L’économiste et directeur de l'École des hautes études publiques de l'Université de Moncton, Pierre-Marcel Desjardins, croit que la comparaison est bonne.

C’est le moment où il faut y aller avec des efforts exceptionnels parce que la situation est exceptionnelle, a souligné M. Desjardins en entrevue à La matinale.

Cette dette qu’accumule le Canada pour sortir de cette crise sans précédent, on la paiera à très long terme selon l’économiste. Il est d’ailleurs presque impossible de prévoir ce que sera la situation économique du pays au cours des prochains mois.

Je n’ai aucune idée à savoir où on en sera au mois de septembre, c’est encore plus difficile savoir où on en sera dans cinq ans.

Pierre-Marcel Desjardins, économiste

Le gouvernement fédéral a bien joué son rôle pour aider la population selon M. Desjardins, mais il soutient aussi que plus doit être fait pour aider les entreprises.

Pour l’instant, je vois très peu de succès à appuyer les entreprises qui avaient ralenti la cadence ou qui avaient fermé leurs portes à redémarrer, a-t-il affirmé.

Vive critique envers le gouvernement provincial

En entrevue jeudi matin, Pierre-Marcel Desjardins n’a pas mâché ses mots en critiquant vertement le gouvernement provincial de Blaine Higgs. L’économiste croit que Fredericton n’a pas fait sa juste part dans la relance économique au pays.
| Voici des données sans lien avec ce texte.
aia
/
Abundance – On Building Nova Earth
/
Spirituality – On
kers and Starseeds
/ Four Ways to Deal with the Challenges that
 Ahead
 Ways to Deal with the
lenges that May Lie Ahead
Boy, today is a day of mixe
Le gouvernement provincial, qui a le déficit prévu le plus faible par rapport au PIB au pays, c’est le gouvernement du Nouveau-Brunswick. C’est le gouvernement qui contribue, sans aucune exception, le moins à l’effort de reprise au Canada, a déclaré le professeur.

C’est de la foutaise de dire qu’il n’a pas les moyens de le faire. Il n’a pas la volonté et ça, c’est très différent, a renchéri M. Desjardins.

Les prévisions économiques du gouvernement provincial au Nouveau-Brunswick faisaient état d’un surplus prévu de plus de 92 millions de dollars en mars. Dans sa mise à jour économique du 21 mai, le ministre des Finances, Ernie Steeves, prévoyait maintenant un déficit frôlant les 300 millions de dollars en raison de la COVID-19..

Au pays, la baisse du PIB a été la plus prononcée depuis le premier trimestre de 2009. Au premier trimestre de cette année, il a chuté de 2,1 %.